Kepala Kepolisian Resor Sleman Ajun Komisaris Besar Wachyu Tri Budi Sulistiyono menunjukkan celurit yang disita dari pelaku klitih atau kejahatan jalanan dalam konferensi pers, Rabu (29/12/2021), di Kepolisian Resor Sleman, Daerah Istimewa Yogyakarta.
Gubernur DIY Sultan Hamengku Buwono X sempat mengemukakan wacana pembentukan tempat pendidikan khusus anak nakal untuk mengatasi persoalan klitih. Menurut Sultan, pada masa lalu, pernah ada tempat pendidikan khusus untuk anak nakal.
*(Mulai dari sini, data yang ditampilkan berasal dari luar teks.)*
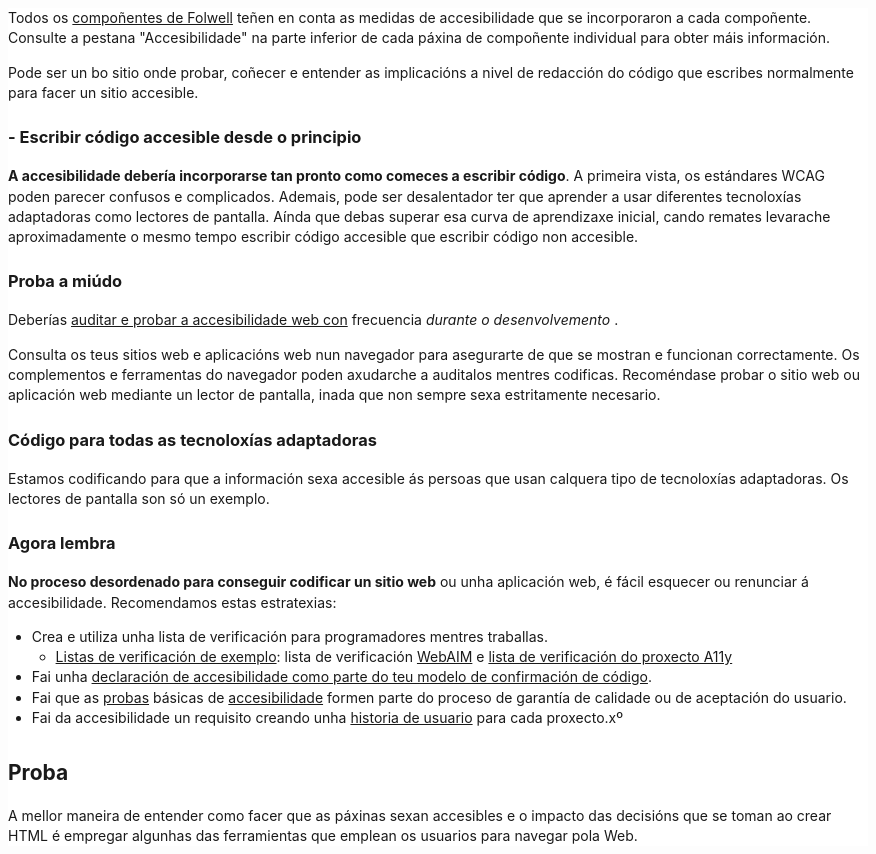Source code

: Todos os [compoñentes de Folwell](https://folwell.umn.edu/folwell-components) teñen en conta as medidas de accesibilidade que se incorporaron a cada compoñente. Consulte a pestana "Accesibilidade" na parte inferior de cada páxina de compoñente individual para obter máis información.

Pode ser un bo sitio onde probar, coñecer e entender as implicacións a nivel de redacción do código que escribes normalmente para facer un sitio accesible.

### - Escribir código accesible desde o principio

**A accesibilidade debería incorporarse tan pronto como comeces a escribir código**. A primeira vista, os estándares WCAG poden parecer confusos e complicados. Ademais, pode ser desalentador ter que aprender a usar diferentes tecnoloxías adaptadoras como lectores de pantalla. Aínda que debas superar esa curva de aprendizaxe inicial, cando remates levarache aproximadamente o mesmo tempo escribir código accesible que escribir código non accesible.

### Proba a miúdo

Deberías [auditar e probar a accesibilidade web con](https://accessibility.umn.edu/node/296) frecuencia *durante o desenvolvemento* .

Consulta os teus sitios web e aplicacións web nun navegador para asegurarte de que se mostran e funcionan correctamente. Os complementos e ferramentas do navegador poden axudarche a auditalos mentres codificas. Recoméndase probar o sitio web ou aplicación web mediante un lector de pantalla, inada que non sempre sexa estritamente necesario.

### Código para todas as tecnoloxías adaptadoras

Estamos codificando para que a información sexa accesible ás persoas que usan calquera tipo de tecnoloxías adaptadoras. Os lectores de pantalla son só un exemplo.

### Agora lembra

**No proceso desordenado para conseguir codificar un sitio web** ou unha aplicación web, é fácil esquecer ou renunciar á accesibilidade. Recomendamos estas estratexias:

- Crea e utiliza unha lista de verificación para programadores mentres traballas.
  - [Listas de verificación de exemplo](http://webaim.org/standards/wcag/checklist): lista de verificación [WebAIM](http://webaim.org/standards/wcag/checklist) e [lista de verificación do proxecto A11y](http://a11yproject.com/checklist.html)
- Fai unha [declaración de accesibilidade como parte do teu modelo de confirmación de código](https://robots.thoughtbot.com/better-commit-messages-with-a-gitmessage-template).  
- Fai que as [probas](https://accessibility.umn.edu/node/296) básicas de [accesibilidade](https://accessibility.umn.edu/node/296) formen parte do proceso de garantía de calidade ou de aceptación do usuario.
- Fai da accesibilidade un requisito creando unha [historia de usuario](http://www.interactiveaccessibility.com/blog/how-write-user-stories-accessibility-requirements) para cada proxecto.xº

## Proba

A mellor maneira de entender como facer que as páxinas sexan accesibles e o impacto das decisións que se toman ao crear HTML é empregar algunhas das ferramientas que emplean os usuarios para navegar pola Web.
Tempat yang dikenal dengan nama Prayuwana itu berlokasi di dekat Alun-alun Selatan Kota Yogyakarta serta di dekat obyek wisata Tlogo Putri Kaliurang, Kabupaten Sleman.
”Dulu pada waktu saya kecil, di Alun-alun Kidul dan di Tlogo Putri itu ada tempat pendidikan anak nakal. Jadi, kalau orangtuanya kewalahan, (anaknya) diserahkan untuk dibina dan dididik. Namanya Prayuwana,” kata Sultan.
Baca juga: Atasi ”Klitih”, Pemda DIY Kaji Wacana Bentuk Tempat Pendidikan Anak Nakal
Namun, Sultan menyebut, Pemda DIY masih mengkaji kemungkinan menghidupkan kembali Prayuwana. ”Nanti itu kita bicarakan. Seperti Prayuwana, nanti kita bicara lebih jauh. Yang penting, (pelaku klitih) kan sudah ditangkap, ya sudah berproses saja dulu,” ujar Raja Keraton Yogyakarta itu.
Sultan juga berharap masalah klitih bisa segera diatasi sehingga masyarakat merasa aman dan nyaman. Selain itu, masalah klitih juga diharapkan tidak mengganggu sektor pariwisata DIY yang sedang dalam pemulihan. ”Untuk meredam berita (tentang klitih) dan meredam kekhawatiran masyarakat. Yang penting, masalah klitih tidak muncul lagi yang bisa mengganggu di bidang pariwisata,” ungkapnya.